= Given instruction =
From the freeze-dried dog treat instructions below, list each step given for filling the plastic container with dry ice and chicken.

= Passage shown =
◇ ◇ ◇ ◇ ◇
Your dog isn't likely to become a survivalist with a bag at the ready for quick departure, but he can benefit from the process of freeze-dried foods. Freeze-drying is the process of removing moisture from food, allowing it to be rehydrated for later use. You can freeze-dry chicken treats, or treats made from other meats, to toss to your four-legged friend whenever his behavior makes him worthy.

The Dry Ice Method

Boil your chicken by placing it in a large pot of boiling water. Make sure your chicken is thoroughly cooked.

Allow chicken to cool completely.

Cut your chicken into bite-size chunks, appropriate for your dog's size and weight.

Prepare your plastic container by poking holes in the lid with a screwdriver and rubber mallet. Wash the lid thoroughly after you poke the holes to remove any debris left by the screwdriver. The holes in your container's lid will allow any gasses from the dry ice to escape.

  • Line the bottom of your container with a layer of dry ice.
  • Add a layer of chicken.
  • Repeat the process by alternating with the chicken and dry ice, until the container is full.

Place the container in the freezer to extend the life of your dry ice. Check the container every day until the dry ice is completely evaporated. At this point your treats should be freeze-dried.

Store your treats by placing them in a food storage bag and removing the air with your vacuum sealer. Unsealed treats only have a shelf life of one to two weeks, so it's beneficial to increase their shelf life with vacuum sealing. There is no need to rehydrate your treats. Your dog will enjoy them without rehydration.

Using the Freezer

Prepare your chicken according to Steps 1-3 listed above.

Place your bite-size chicken on a perforated tray.

Put the tray in the freezer. This process will take about one week to accomplish. After a week's time, check the treats by allowing one treat to thaw. If any moisture is released when the treat thaws, it is not fully processed.

Store your treats according to Step 7 above.


  • Consider using liver as an alternative treat. Liver is gentle on your dog's digestive system.


  • Keep knives away from children.

    Always make sure meat is fully cooked before freeze drying.

    Always add your dog's treats to his daily caloric intake. Giving too many treats can lead to obesity.
◇ ◇ ◇ ◇ ◇
= Data =
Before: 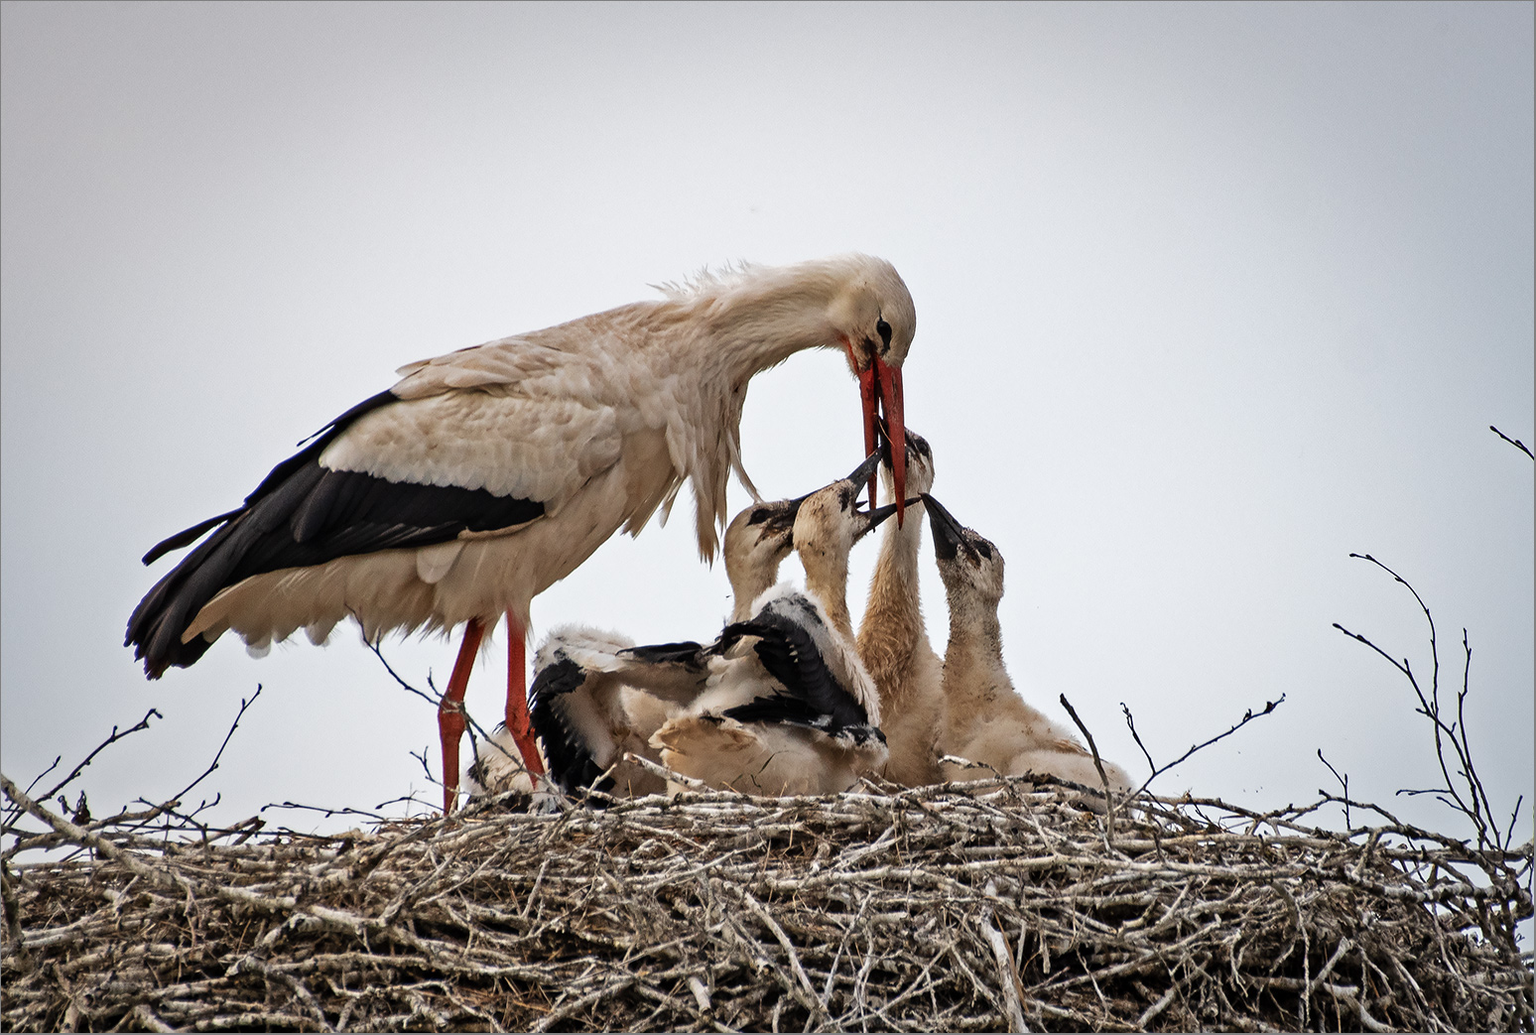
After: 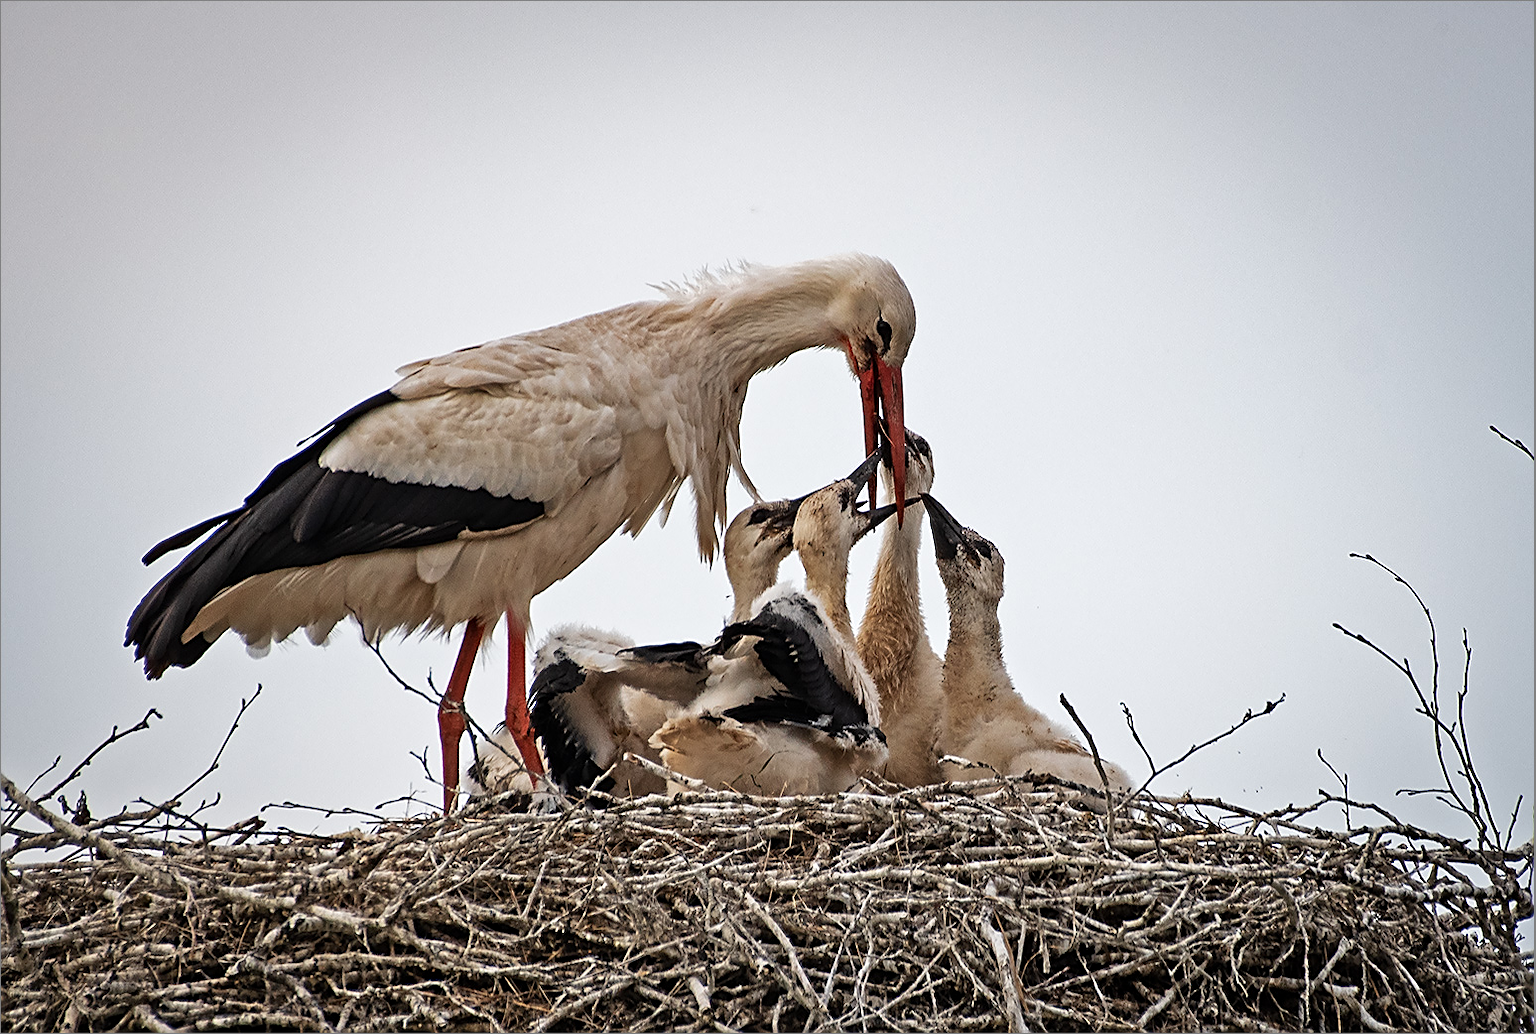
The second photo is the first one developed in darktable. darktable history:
sharpen: amount 0.59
◇ ◇ ◇ ◇ ◇
= Right answer =
- Line the bottom of your container with a layer of dry ice.
- Add a layer of chicken.
- Repeat the process by alternating with the chicken and dry ice, until the container is full.